▶ [To do]:
Every line with the string "Code" in it belongs in your answer, so copy them all from the data.

▶ [Records to process]:
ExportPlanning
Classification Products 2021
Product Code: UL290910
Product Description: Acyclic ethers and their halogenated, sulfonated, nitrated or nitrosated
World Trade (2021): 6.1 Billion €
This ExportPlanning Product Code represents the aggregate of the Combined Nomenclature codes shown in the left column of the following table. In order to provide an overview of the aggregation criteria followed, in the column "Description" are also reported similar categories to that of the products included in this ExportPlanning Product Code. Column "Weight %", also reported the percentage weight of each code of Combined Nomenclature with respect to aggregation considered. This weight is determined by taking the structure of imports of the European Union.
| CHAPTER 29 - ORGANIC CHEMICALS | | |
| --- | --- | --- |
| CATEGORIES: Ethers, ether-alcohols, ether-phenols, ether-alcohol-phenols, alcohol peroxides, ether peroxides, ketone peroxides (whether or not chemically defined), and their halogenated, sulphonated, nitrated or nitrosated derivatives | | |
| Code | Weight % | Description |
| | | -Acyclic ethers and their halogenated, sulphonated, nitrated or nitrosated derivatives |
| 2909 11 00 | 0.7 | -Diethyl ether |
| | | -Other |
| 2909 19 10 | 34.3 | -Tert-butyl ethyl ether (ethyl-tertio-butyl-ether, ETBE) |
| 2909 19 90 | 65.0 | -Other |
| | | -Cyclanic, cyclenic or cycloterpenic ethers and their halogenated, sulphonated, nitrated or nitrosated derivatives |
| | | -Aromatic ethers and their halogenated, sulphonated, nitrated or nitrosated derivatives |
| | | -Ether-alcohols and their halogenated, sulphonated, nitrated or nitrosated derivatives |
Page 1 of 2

...

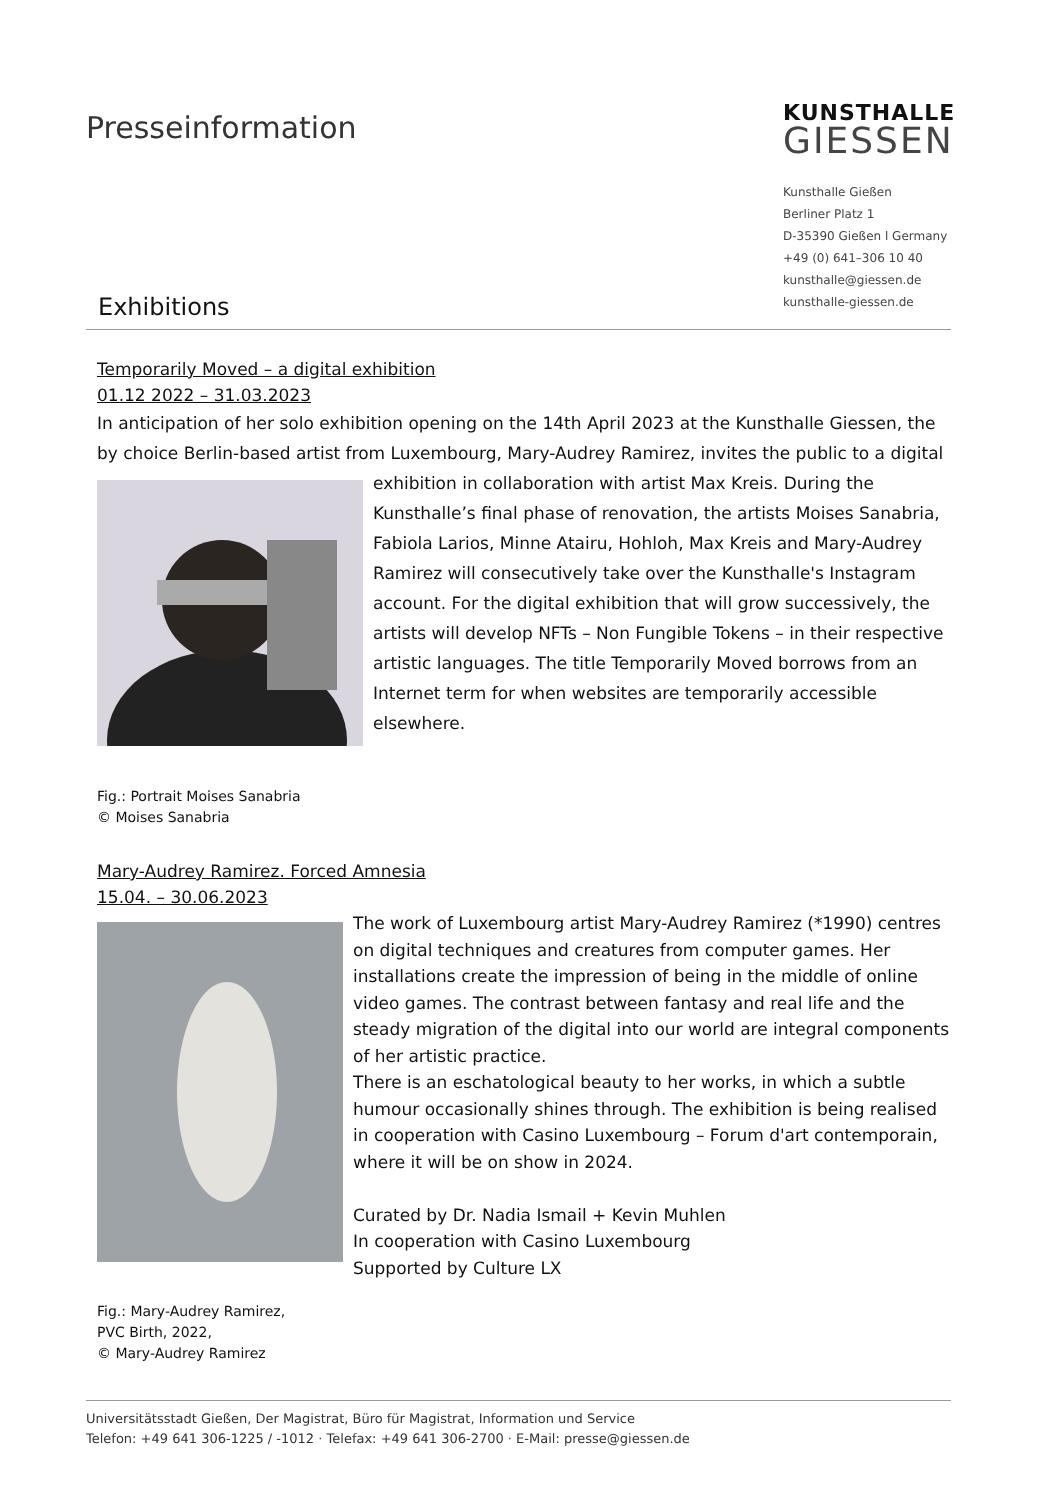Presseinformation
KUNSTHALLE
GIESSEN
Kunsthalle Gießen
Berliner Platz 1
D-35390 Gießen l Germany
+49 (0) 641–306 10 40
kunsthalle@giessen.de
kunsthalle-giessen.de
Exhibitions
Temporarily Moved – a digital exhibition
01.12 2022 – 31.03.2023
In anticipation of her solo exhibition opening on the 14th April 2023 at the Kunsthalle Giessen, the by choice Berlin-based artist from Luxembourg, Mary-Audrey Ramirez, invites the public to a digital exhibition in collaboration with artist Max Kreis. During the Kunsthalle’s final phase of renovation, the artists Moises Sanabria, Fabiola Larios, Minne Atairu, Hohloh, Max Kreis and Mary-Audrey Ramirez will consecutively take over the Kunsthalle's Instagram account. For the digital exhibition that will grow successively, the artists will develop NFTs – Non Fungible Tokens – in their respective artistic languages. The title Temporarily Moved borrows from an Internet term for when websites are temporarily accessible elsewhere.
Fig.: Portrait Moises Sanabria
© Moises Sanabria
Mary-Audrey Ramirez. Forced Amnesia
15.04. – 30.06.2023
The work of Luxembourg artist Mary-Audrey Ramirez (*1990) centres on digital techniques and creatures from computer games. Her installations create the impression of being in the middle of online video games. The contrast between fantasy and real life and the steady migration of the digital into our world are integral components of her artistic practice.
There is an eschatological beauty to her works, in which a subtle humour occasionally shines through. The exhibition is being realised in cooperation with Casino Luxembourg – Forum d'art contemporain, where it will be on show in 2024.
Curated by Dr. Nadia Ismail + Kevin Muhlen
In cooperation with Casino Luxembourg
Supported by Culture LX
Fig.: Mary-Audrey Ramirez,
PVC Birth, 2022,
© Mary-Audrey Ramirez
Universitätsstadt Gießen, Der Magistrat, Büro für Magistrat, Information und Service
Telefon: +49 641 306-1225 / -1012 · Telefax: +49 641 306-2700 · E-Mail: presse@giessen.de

▶ [Response to the task]:
Product Code: UL290910
This ExportPlanning Product Code represents the aggregate of the Combined Nomenclature codes shown in the left column of the following table. In order to provide an overview of the aggregation criteria followed, in the column "Description" are also reported similar categories to that of the products included in this ExportPlanning Product Code. Column "Weight %", also reported the percentage weight of each code of Combined Nomenclature with respect to aggregation considered. This weight is determined by taking the structure of imports of the European Union.
| Code | Weight % | Description |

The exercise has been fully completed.